59 Why can't climate models capture the observed connection between seasonal snow cover and the Northern Annular Mode?

Thursday, 16 June 2011
Pennington C (Davenport Hotel and Tower)
Karen L. Smith, Lamont-Doherty Earth Observatory, Palisades, NY; and P. J. Kushner, J. Cohen, and C. G. Fletcher

The suite of general circulation models (GCMs) in the Coupled Model Intercomparison Project (CMIP3) have been found not to reproduce the observed relationship between October Eurasian snow cover anomalies and the wintertime Northern Annular Mode (NAM). This apparent deficiency is reexamined here based on analysis of observational data and GCM simulations with prescribed snow forcing.
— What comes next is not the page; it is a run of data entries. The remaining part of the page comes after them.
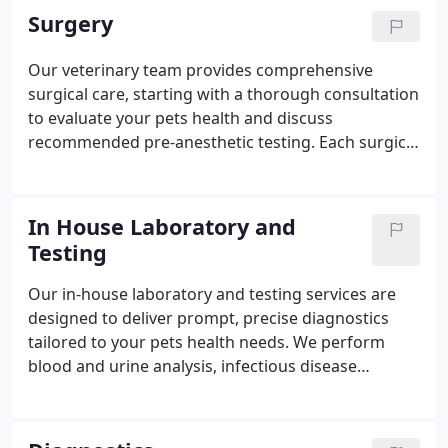
also safeguard against illnesses that can spread to
Surgery
humans. We ensure your pet receives
comprehensive, appropriate immunization
Our veterinary team provides comprehensive
coverage.
surgical care, starting with a thorough consultation
to evaluate your pets health and discuss
recommended pre-anesthetic testing. Each surgical
plan is tailored to your pets condition,
temperament, and medical needs, using
customized anesthesia and continuous monitoring
In House Laboratory and
throughout the procedure. Most pets return home
Testing
the same day with clear aftercare instructions and
necessary medications to support a smooth
Our in-house laboratory and testing services are
recovery. For critical cases requiring extended
designed to deliver prompt, precise diagnostics
observation, we coordinate care with trusted
tailored to your pets health needs. We perform
emergency facilities as needed.
blood and urine analysis, infectious disease
screening, skin and tumor evaluations, fecal exams,
and comprehensive chemistry panels on site. For
advanced cases, we collaborate with specialized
Previous work has shown that in a comprehensive GCM in which an autumnal Siberian snow forcing is prescribed, a vertically propagating Rossby wave train is generated that propagates into the stratosphere, drives dynamical stratospheric warming and induces a negative NAM response that couples to the troposphere. The wave response and background climatological stationary wave must interfere constructively to achieve wave activity amplification into the stratosphere and the zonal mean stratosphere-troposphere NAM response. Using observational data, it is shown that constructive interference also occurs in the observed October Eurasian snow cover-NAM connection. This constructive interference peaks in December, corresponding to strong wave activity flux into the stratosphere two months after the snow cover anomalies in October. By contrast, the CMIP3 GCMs typically show a negative correlation between October Eurasian snow cover and December wave activity flux, which is related to destructive interference between the wave train associated with the snow and the background stationary wave. This work suggests that differences in the phasing of regionally forced waves can have a significant effect on stratospheric variability.